EL ASCENSOR
Ángeles y demonios
¡Maldito
domingo!
En
la vida no todas las cosas se dan como uno pretende. A decir verdad, cada día
me quejaba menos del hecho de vivir en pleno Santiago Centro y poco a poco
comenzaba a olvidar mis costumbres allá en la Plaza Ñuñoa, donde los domingos
salía a comprar el diario, me tomaba una copita en Las Lanzas y luego regresaba
a mi nidito de amor a echar una siestecita o a leer un buen libro. Cotidiano
pero feliz.
También
así se estaban dando las cosas en mi nuevo departamento. Poco a poco me
acostumbraba a mis vecinos, una majamama de inmigrantes que le dan color, olor
y sazón al edificio. Aún más, hice un trato con los pinganillas que andaban en
skate y en bicicleta en los pasillos de mi piso para que lo hicieran un par de
pisos más abajo previo aporte de diez lucas mensuales en total. Ellos, felices,
se cambiaron de piso y la tranquilidad se hizo presente como acto de magia.
Todo
caminaba sobre ruedas hasta el domingo pasado. Como por la ventana vi que el
tiempo estaba medio lluvioso, agarré impermeable y paraguas para bajar a
comprar el diario y una “pichanga” para amenizar el día. Acá no hay embutidos
italianos ni fiambres españoles ni nada que se le parezca, así que la pichanga
es la reina de los aperitivos. Cuando llegué al ascensor comenzaron mis
problemas ya que habían puesto un letrero donde se leía clarito: “ASCENSOR FUERA DE
SERVICIO"
Malhumorado
regresé a mi departamento y me comuniqué con Carlitos, el conserje. Algo me
habló de carbones, cables, cortocircuitos y otras cosas que no recuerdo, y que
con mucha cueva tendríamos ascensor el lunes. Luego de colgar pensé: ¿bajar 16
pisos está bien… pero subirlos?, nica…
Hice
un registro de lo que tenía en casa: tallarines, tuco en lata, pan de molde,
vino (nunca falta), una botella de gin, media de whisky, café de tarro, té y
una lechuga mustia, casi-casi de color marrón (los peruanos me enseñaron que el
color café no existía y había que decir marrón). Con tales suministros, más una
cajita de cigarros Café Créme, podía pasar 24 horas sin moverme de mi cueva.
Leí
el diario por Internet, después vi una película y ya me estaba aburriendo.
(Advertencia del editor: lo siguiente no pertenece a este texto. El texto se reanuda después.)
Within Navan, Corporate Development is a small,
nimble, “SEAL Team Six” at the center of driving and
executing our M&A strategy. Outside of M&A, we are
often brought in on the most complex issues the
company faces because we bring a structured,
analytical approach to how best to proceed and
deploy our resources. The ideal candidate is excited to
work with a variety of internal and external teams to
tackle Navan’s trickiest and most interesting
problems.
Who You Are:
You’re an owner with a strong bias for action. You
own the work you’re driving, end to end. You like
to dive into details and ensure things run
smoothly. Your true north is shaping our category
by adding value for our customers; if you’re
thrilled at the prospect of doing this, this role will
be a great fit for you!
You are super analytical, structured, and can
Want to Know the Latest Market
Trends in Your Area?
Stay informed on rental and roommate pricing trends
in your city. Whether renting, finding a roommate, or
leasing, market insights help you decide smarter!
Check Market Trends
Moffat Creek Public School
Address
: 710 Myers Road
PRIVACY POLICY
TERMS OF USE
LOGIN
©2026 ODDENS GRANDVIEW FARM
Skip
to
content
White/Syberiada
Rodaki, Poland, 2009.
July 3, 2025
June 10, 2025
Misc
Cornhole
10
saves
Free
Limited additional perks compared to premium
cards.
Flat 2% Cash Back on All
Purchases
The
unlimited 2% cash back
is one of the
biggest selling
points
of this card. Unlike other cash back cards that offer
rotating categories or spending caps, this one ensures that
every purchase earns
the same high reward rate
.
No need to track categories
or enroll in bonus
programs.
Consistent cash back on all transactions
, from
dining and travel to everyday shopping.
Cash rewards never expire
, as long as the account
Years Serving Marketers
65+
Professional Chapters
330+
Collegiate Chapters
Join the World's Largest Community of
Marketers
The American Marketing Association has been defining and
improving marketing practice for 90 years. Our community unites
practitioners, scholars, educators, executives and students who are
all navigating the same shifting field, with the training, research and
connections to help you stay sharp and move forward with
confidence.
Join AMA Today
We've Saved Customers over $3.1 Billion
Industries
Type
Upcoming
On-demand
Ya
era pasado mediodía cuando recordé a Lulú, que vivía en el piso 28. El diablito
que tengo al costado izquierdo del cerebro me dijo ¿Por qué no la invitas a
almorzar? ¿Crees que a ella le dé el cuero para subir y bajar?
A
veces el diablito se pone inteligente, así que busqué su wasap y le mandé un
mensaje:
¿También
sin ascensor? ¿Almorzamos juntos?
A
los dos minutos recibí la respuesta: “bajo o subes?
-
Tengo tallarines con salsa!
-
Yo palmitos y tomates cherry!
-
¿Bajas?
-
En 10 minutos.
Wasap
es maravilloso. Llegó enfundada en unos jeans rasgados –casuales- según ella;
una polerita muy mona y una chaqueta de cuero de verdad. Se veía fenomenal. De
una bolsa sacó un delantal de cocina y me ordena: ¡Prepárame un trago! Yo
cocino.
Lulú
es de esas morochas que con un huevo es capaz de hacer entrada, fondo, postre y hasta un queque. Yo me encargué del vino y nos devoramos unos tallarines al
tuco tan sabrosos como los bonaerenses. Sin ascensor, lloviendo y con algo de
frío, le serví un whisky de bajativo y nos apretujamos tapados con un chal en
el sillón que enfrenta mi televisor para ver cualquier cosa. Estábamos viendo
El Turista en Netflix cuando ella bebe un sorbo de su vaso y dispara:
-
¡Tengo polola!
Quedé
petrificado y mudo. Quise saber la opinión de mi diablo mental pero se había
arrancado. El angelito bueno me dice que no es malo tener amigas con polola.
Como la paciencia es una de mis virtudes, bajé la adrenalina, le miré las
pechugas y lamentando tremendo desperdicio le digo: - Me alegro que seas
sincera, ¿cuándo me la presentas?
Me
dio un beso en la comisura de los labios y dice: -“Uno de estos días”. – ¡A ella le encantaría
tener un abuelo como tú!
¿Me
entienden ahora por qué el domingo fue nefasto?